AgenPress. Andrea Pirlo non sarà il nuovo commissario tecnico della Nazionale italiana. La candidatura dell’ex campione del mondo è definitivamente tramontata dopo le polemiche legate al suo ruolo di testimonial di Fonbet, società russa di scommesse sportive, e ora in Figc è corsa contro il tempo per individuare un nuovo Ct.
A confermare lo stop è stato lo stesso Pirlo con un messaggio pubblicato sui social: «Ho appreso ieri sera di non essere più candidato alla panchina della Nazionale italiana». L’ex centrocampista ha ribadito che la collaborazione con Fonbet è esclusivamente di natura commerciale e ha ringraziato Paolo Maldini e Leonardo per la fiducia dimostrata nei suoi confronti.
La vicenda ha acceso anche il confronto istituzionale. Il ministro per lo Sport e i Giovani, Andrea Abodi, ha commentato duramente l’esito della trattativa: «È una situazione che avremmo voluto differente, con una tempestività e una comunione di intenti che non si sono manifestate. Adesso c’è da recuperare una brutta figura».
Parole alle quali ha replicato il presidente della Figc, Giovanni Malagò, con una risposta destinata a far discutere: «Bisogna vedere chi l’ha fatta la brutta figura».
Successivamente Malagò ha precisato che ognuno è libero di interpretare le sue parole, aggiungendo che il mondo dello sport e delle istituzioni «non può parlare di brutte figure» senza ricordare che in passato ve ne sono state in diversi ambiti.
Il numero uno della Federcalcio non ha voluto sbilanciarsi sui nomi dei possibili successori di Pirlo né sulla posizione del direttore tecnico Paolo Maldini, limitandosi a dichiarare:
«Su Maldini non posso dire niente.
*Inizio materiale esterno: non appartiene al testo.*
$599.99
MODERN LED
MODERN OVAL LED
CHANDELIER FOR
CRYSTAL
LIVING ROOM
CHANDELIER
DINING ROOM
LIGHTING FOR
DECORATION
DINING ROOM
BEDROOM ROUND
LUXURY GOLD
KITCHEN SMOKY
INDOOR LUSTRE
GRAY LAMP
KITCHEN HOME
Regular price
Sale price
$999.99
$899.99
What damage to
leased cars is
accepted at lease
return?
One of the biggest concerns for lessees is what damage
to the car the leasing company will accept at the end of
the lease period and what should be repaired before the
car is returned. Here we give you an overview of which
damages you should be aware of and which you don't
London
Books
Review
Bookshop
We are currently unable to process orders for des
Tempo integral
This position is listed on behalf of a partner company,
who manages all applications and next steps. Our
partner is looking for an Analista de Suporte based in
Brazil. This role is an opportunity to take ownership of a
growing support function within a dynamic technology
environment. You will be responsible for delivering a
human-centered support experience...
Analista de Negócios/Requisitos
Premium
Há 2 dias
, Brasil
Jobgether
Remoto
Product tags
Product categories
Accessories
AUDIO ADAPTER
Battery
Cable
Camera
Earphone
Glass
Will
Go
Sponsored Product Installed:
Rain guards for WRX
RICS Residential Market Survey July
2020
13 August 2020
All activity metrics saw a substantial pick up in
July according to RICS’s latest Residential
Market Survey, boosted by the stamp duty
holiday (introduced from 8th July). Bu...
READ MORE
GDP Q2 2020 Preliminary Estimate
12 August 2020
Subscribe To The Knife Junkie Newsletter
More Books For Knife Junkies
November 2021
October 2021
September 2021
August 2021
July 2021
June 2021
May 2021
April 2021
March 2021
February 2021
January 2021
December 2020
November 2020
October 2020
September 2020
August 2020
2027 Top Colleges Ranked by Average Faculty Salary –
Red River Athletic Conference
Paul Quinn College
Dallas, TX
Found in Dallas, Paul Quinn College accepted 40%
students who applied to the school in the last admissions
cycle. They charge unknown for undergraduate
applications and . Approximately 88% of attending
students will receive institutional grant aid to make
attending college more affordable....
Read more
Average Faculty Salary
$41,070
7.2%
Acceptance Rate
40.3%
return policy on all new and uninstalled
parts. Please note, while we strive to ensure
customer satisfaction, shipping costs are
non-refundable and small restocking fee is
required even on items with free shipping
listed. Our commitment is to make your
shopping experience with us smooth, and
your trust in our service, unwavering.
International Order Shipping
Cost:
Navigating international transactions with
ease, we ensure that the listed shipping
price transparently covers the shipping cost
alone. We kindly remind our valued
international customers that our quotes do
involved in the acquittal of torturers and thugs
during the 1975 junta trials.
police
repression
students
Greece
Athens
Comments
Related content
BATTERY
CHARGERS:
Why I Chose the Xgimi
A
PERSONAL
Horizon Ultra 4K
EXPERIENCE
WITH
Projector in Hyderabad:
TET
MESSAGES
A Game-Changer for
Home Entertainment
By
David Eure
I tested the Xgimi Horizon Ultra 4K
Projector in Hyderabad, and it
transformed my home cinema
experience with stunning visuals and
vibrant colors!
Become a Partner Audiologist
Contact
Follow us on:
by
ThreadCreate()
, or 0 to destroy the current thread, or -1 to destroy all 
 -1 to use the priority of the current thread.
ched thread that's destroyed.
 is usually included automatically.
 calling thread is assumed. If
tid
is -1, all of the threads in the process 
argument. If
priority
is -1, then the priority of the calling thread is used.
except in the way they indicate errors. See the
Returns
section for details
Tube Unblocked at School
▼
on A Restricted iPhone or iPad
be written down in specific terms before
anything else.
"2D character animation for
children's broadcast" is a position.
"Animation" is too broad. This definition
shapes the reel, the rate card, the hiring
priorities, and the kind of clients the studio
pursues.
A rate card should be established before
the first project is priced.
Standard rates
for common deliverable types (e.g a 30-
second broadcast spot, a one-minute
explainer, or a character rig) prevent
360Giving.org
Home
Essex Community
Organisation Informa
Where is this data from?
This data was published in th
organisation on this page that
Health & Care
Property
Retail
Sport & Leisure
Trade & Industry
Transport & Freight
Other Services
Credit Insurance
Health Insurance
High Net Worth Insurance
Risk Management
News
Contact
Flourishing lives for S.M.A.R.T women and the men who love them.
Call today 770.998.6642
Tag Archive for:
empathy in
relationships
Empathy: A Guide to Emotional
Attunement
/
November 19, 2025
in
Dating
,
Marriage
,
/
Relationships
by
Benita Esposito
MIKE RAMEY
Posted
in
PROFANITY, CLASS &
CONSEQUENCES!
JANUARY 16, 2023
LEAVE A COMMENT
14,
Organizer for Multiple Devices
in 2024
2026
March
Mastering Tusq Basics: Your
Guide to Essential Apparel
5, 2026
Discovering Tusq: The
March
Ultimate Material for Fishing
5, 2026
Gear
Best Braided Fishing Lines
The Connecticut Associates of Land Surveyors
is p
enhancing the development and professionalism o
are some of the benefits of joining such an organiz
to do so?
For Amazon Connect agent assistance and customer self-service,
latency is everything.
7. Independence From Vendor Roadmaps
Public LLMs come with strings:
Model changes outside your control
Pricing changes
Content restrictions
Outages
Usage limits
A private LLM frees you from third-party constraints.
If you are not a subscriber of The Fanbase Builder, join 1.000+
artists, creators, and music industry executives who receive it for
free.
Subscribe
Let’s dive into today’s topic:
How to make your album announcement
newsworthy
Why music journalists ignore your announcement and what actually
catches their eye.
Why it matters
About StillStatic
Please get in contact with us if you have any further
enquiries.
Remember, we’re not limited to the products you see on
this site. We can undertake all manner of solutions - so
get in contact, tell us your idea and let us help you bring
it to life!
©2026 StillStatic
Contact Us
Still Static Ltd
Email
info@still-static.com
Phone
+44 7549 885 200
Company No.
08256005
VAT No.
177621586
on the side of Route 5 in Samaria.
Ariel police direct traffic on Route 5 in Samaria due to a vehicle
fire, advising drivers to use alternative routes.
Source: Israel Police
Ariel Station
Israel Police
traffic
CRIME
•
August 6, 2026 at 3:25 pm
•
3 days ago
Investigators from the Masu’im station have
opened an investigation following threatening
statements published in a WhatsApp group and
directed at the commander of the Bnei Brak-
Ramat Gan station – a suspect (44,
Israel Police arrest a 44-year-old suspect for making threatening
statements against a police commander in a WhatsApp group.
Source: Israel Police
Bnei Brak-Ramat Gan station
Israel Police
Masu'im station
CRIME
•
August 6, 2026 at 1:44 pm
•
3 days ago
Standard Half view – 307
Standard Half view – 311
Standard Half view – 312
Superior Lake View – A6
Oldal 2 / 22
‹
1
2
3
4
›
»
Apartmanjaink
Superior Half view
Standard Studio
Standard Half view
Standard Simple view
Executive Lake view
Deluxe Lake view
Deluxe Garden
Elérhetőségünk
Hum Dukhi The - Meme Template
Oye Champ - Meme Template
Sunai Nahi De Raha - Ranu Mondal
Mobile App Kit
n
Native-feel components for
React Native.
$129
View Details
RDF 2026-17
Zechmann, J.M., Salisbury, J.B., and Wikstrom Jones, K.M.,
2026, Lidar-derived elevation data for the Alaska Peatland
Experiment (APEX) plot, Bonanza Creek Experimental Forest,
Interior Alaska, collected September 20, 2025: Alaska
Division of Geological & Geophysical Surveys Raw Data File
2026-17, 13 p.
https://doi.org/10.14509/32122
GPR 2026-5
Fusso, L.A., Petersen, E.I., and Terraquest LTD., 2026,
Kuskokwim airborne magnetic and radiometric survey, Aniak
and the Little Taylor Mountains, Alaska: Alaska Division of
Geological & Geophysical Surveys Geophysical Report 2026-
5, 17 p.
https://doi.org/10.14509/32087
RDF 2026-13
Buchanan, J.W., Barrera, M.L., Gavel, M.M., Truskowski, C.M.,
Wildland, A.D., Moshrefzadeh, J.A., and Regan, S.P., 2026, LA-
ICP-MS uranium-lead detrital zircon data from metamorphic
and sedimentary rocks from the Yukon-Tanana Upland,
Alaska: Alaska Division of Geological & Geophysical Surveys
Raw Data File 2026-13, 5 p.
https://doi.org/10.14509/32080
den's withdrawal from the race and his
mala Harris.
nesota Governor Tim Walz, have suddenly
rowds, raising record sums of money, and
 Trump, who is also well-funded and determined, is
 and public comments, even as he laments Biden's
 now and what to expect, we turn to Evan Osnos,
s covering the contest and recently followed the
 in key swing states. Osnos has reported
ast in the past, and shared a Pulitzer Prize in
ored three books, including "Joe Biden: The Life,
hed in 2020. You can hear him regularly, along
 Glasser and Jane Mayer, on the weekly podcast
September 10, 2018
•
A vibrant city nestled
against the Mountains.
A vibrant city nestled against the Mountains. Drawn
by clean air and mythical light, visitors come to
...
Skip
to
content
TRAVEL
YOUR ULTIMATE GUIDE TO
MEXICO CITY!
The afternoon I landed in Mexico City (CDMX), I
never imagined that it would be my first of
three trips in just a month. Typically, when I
Domani sicuramente ci saranno novità».
Nelle ultime ore sono circolati diversi profili per la panchina azzurra, tra cui Thiago Motta, mentre restano da chiarire anche i rapporti con Maldini e Leonardo, che potrebbero rivalutare il loro futuro in Federazione dopo il tramonto del progetto Pirlo.
La rinuncia a Pirlo apre una nuova fase di incertezza per la Nazionale. La Figc è chiamata a individuare rapidamente un commissario tecnico capace di rilanciare il progetto sportivo e riportare serenità dopo giorni di polemiche, con l’obiettivo di chiudere la vicenda già nelle prossime ore, come anticipato dallo stesso Malagò.